Democratic presidential candidate Pete Buttigieg raised $24.8 million from 294,000 people during the second quarter of 2019, his campaign said in an email to supporters on Monday.
The openly gay South Bend mayor enters the third quarter with $22.6 million cash on hand, press secretary Chris Meagher told CNN.
The campaign says it has received money from more than 400,000 total unique donors in total, including 230,000 new donors in the second quarter alone. The average contribution size is $47.42, Meagher added.
The amount raised by Buttigieg is more than triple the $7 million he raised during the first three months of 2019.

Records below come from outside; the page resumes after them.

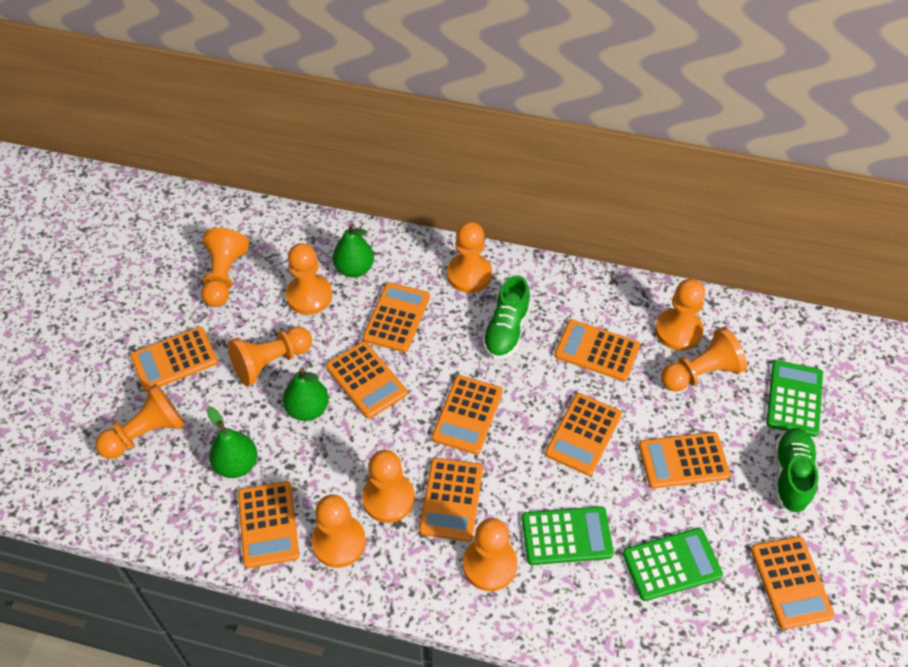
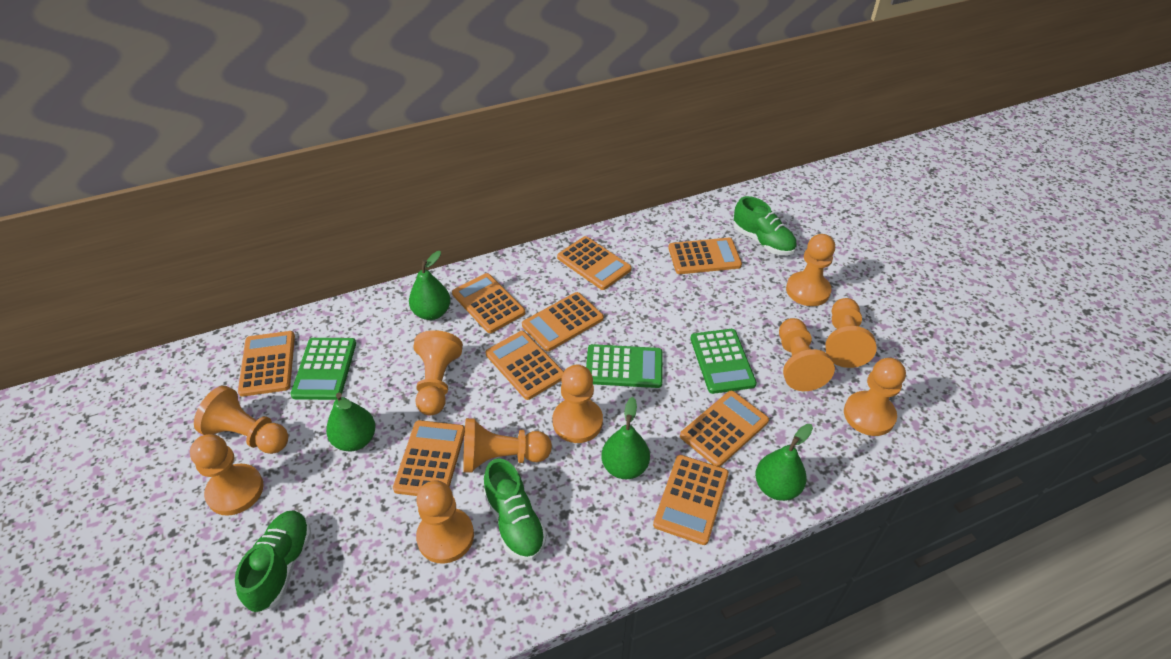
green pear: 3 -> 4
green shoe: 2 -> 3
orange calculator: 10 -> 9

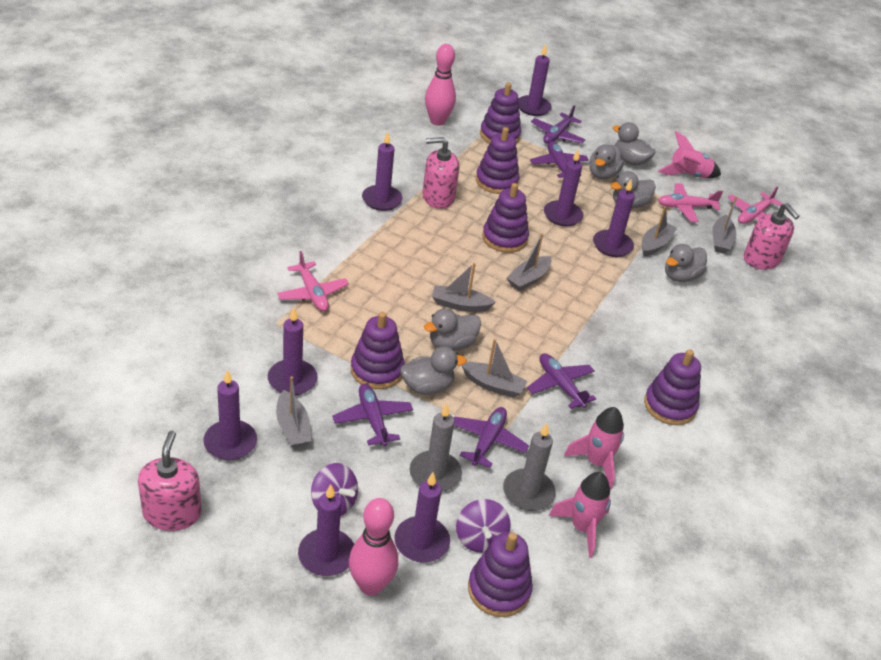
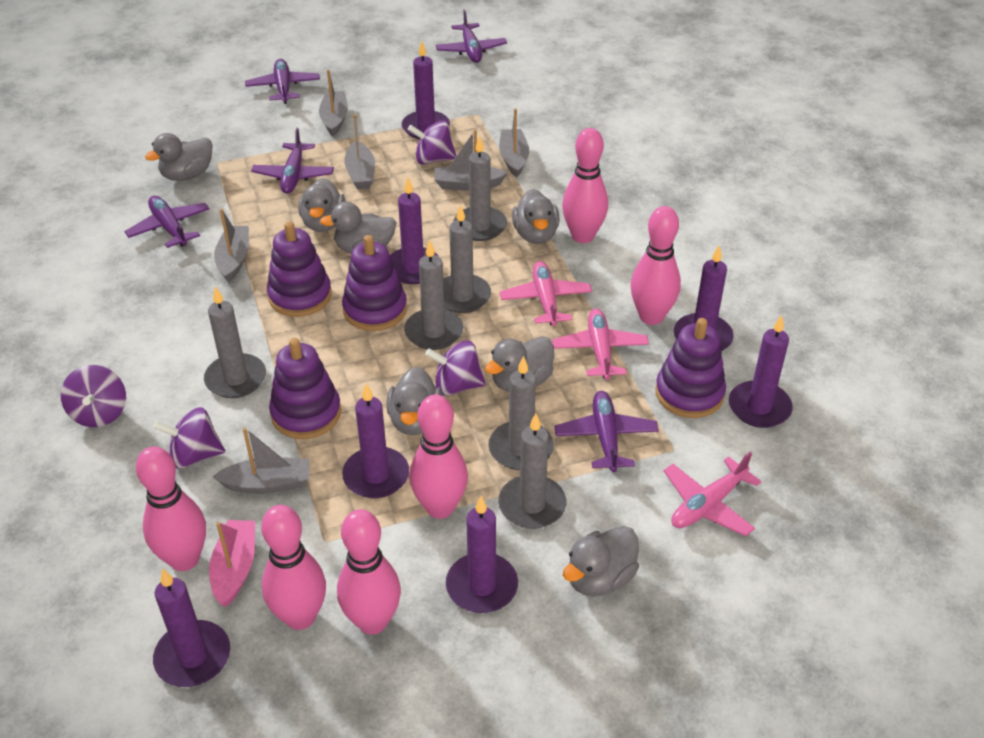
grey candle: 2 -> 6
grey duck: 6 -> 7
pink boat: 0 -> 1
pink bowling pin: 2 -> 6
pink rocket: 3 -> 0
pink soap dispenser: 3 -> 0
purple candle: 8 -> 7
purple spinning top: 2 -> 4
purple stacking toy: 6 -> 4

“This fundraising report shows that Pete’s message is resonating with Americans, and it’s proof that we are building an organization that can compete,” Buttigieg’s campaign manger wrote in the email.
Buttigieg previously formed an exploratory committee in January and launched his official campaign in April, after the first quarter was over.
His campaign set a goal of $15 million for the second quarter, but shortly after performing well at a CNN town hall in March, his candidacy became so popular that his percentage of support from Democratic voters rose into the high single digits, putting him into third or fourth out of 24 total candidates, depending on the poll.
Buttigieg has spent a considerable amount of time raising money at in-person fundraisers over the past three months, headlining more than 70 of them, a Buttigieg aide told CNN.
His husband, Chasten, who has amassed a large number of followers on social media and has become popular in his own right, has also held several fundraisers on his husband’s behalf.
Buttigieg is next scheduled to headline an event in the gay resort town of Provincetown, Mass., on July 5. The event is being hosted by prominent gay party planner Bryan Rafanelli, and his husband, Mark Walsh, a former State Department official. Both men are longtime Democratic donors with ties to Bill and Hillary Clinton.
The following day, Buttigieg is slated to appear at a Nantucket event hosted by Hollywood producer Armyan Bernstein and his wife, Christine; Rufus Gifford, the openly gay former ambassador to Denmark during the Obama administration; and billionaire Canadian investor Gerry Schwartz and his wife Heather Reisman.
Buttigieg recently made history by becoming the first openly gay person to participate in a televised presidential debate.
He also subsequently made history as the first person to mention their same sex-spouse in a debate, calling out his marriage to husband Chasten while noting the importance of the Supreme Court.
“I have the experience of being in a marriage that is possible by a single vote on the Supreme Court,” he said.
Buttigieg also gained his first national endorsement following last week’s debate, with the LGBTQ Victory Fund throwing its support behind the mayor’s campaign for president.
It’s the first time the advocacy organization — which supports LGBTQ people seeking office — has endorsed a presidential candidate.
“Fifty years ago, queer people of color and trans people led a riot that sparked a revolution — and now we build on that legacy by endorsing Mayor Pete Buttigieg for President of the United States,” Annise Parker, the president and CEO of the LGBTQ Victory Fund, said in a statement.